FedGaz TETML importer
This importer is an adapted version of the generic TETML importer to parse the Federal Gazette data, which is complemented by an additional metadata file besides the document files in the TETML format.
The separate metadata file is used to look up additional information for documents not provided by the respective TETML files. The file needs to be located in the top folder of the input directory and is named metadata.tsv. Moreover, the dataset provides the following columns: article_docid, issue_date, article_title, volume_language, canonical_page_first, canonical_page_last, pruned. Notably, the tetml file’s name needs to correspond with the article_docid of the metadata as it is used as a key to look up other information (e.g., 10000032.word.tetml).
By default, the importer assumes that an article starts on a new page. Practically, there are many cases of in-page segmentations (i.e., an article starts on the same page where the previous ends). Thus, the FedGaz importer also performs a heuristic article segmentation for documents that share the page with the subsequent articles, indicated by the attribute pruned. Unless the attribute is set to True, the content of the shared page is automatically assigned to the subsequent article, limiting an article to its last full page. However, in case of an indicated pruning, the importer performs a fuzzy search to locate the subsequent article title on its starting page.
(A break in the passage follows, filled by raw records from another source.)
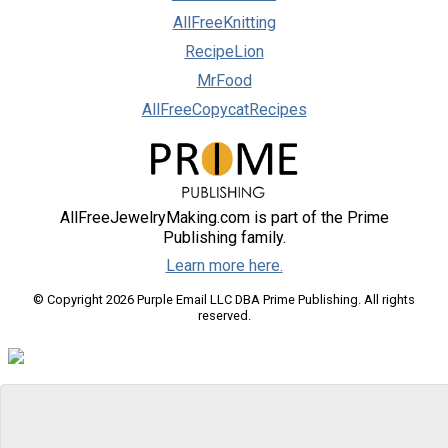
AllFreeKnitting
RecipeLion
MrFood
AllFreeCopycatRecipes
AllFreeJewelryMaking.com is part of the Prime
Publishing family.
Learn more here.
© Copyright 2026 Purple Email LLC DBA Prime Publishing. All rights
reserved.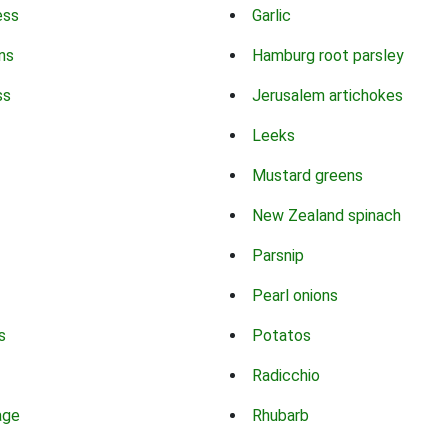
ess
Garlic
ns
Hamburg root parsley
ss
Jerusalem artichokes
Leeks
Mustard greens
New Zealand spinach
Parsnip
Pearl onions
s
Potatos
Radicchio
age
Rhubarb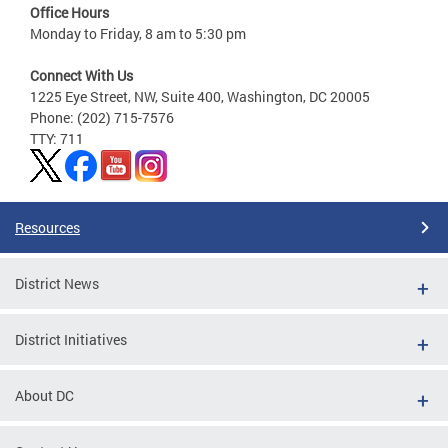
Office Hours
Monday to Friday, 8 am to 5:30 pm
Connect With Us
1225 Eye Street, NW, Suite 400, Washington, DC 20005
Phone: (202) 715-7576
TTY: 711
Resources
District News
District Initiatives
About DC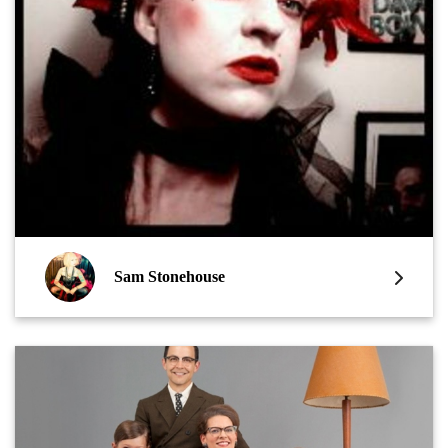
Sam Stonehouse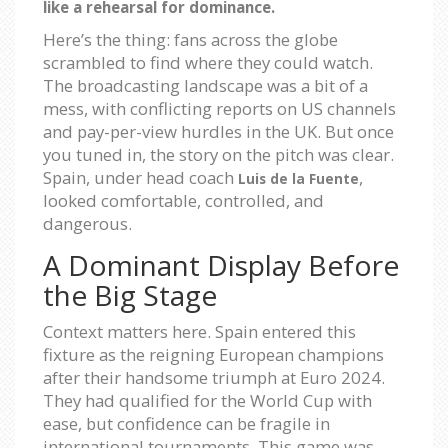
like a rehearsal for dominance.
Here’s the thing: fans across the globe
scrambled to find where they could watch.
The broadcasting landscape was a bit of a
mess, with conflicting reports on US channels
and pay-per-view hurdles in the UK. But once
you tuned in, the story on the pitch was clear.
Spain, under head coach
,
Luis de la Fuente
looked comfortable, controlled, and
dangerous.
A Dominant Display Before
the Big Stage
Context matters here. Spain entered this
fixture as the reigning European champions
after their handsome triumph at Euro 2024.
They had qualified for the World Cup with
ease, but confidence can be fragile in
international tournaments. This game was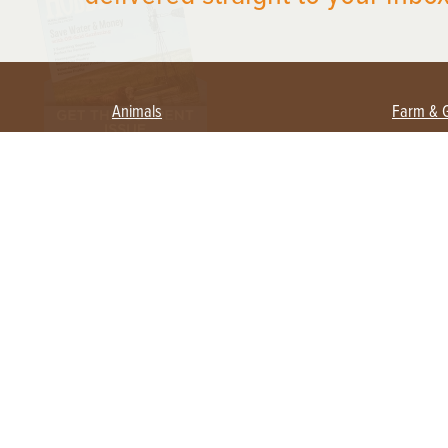
Animals
Farm & 
Beekeeping
Beginn
Large Animals
Crops 
Waterfowl
Equipm
Farm 
Poultry
Foragi
Flock Talk
Homest
Chickens 101
Permac
Chicken Coops & Housing
Urban 
Health & Nutrition
Poultry Equipment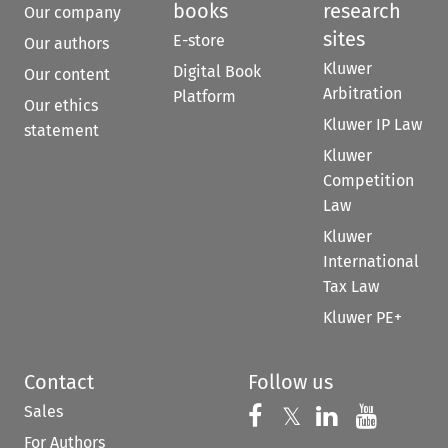
books
research
Our company
sites
E-store
Our authors
Kluwer
Digital Book
Our content
Arbitration
Platform
Our ethics
Kluwer IP Law
statement
Kluwer
Competition
Law
Kluwer
International
Tax Law
Kluwer PE+
Contact
Follow us
Sales
Follow us on 
Follow us on Fac
𝕏
Follow us 
Follow
For Authors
If successful, the procedure sets the article boundary at the matching position and reassigns the content accordingly.
FedGaz Custom classes
Classes to handle the TETML OCR format.
- class text_preparation.importers.fedgaz.classes.FedgazNewspaperIssue(issue_dir: IssueDir)
Class representing a issue in FedGaz TETML format.
All functions defined in this child class are used to parse additional information specific for FedGaz and extend the generic TETML importer.
Upon object initialization the following things happen:
index all the tetml documents of an issue
parse the metadata file to determine the logical structure of the issue
parse the tetml file that contains the actual content and some metadata
perform a heuristic article segmentation
redefine metadata and initialize page objects (instances of
TetmlNewspaperPage
).
- Parameters:
issue_dir (IssueDir) – Newspaper issue with relevant information.
- parse_articles()
Parse all articles of this issue
- class text_preparation.importers.fedgaz.classes.FedgazNewspaperPage(_id: str, number: int, page_content: dict, page_xml)
Class representing a page in FedGaz TETML format.
- Parameters:
n (int) – Page number.
page_content (dict) – Nested article content of a single page
page_xml (str) – Path to the Tetml file of the page.
- parse()
Process the page XML file and transform into canonical Page format.
Note
This lazy behavior means that the page contents are not processed upon creation of the page object, but only once the
parse()
method is called.
- class text_preparation.importers.fedgaz.classes.TokPosition(art, page, reg, para, line, tok)
Create a an identifier to store the position of the fuzzy match.
- Parameters:
art (int) – Article number.
page (int) – Page number.
reg (int) – Region number.
para (int) – Paragraph number.
line (int) – Line number.
tok (int) – Token number.
Create new instance of TokPosition(art, page, reg, para, line, tok)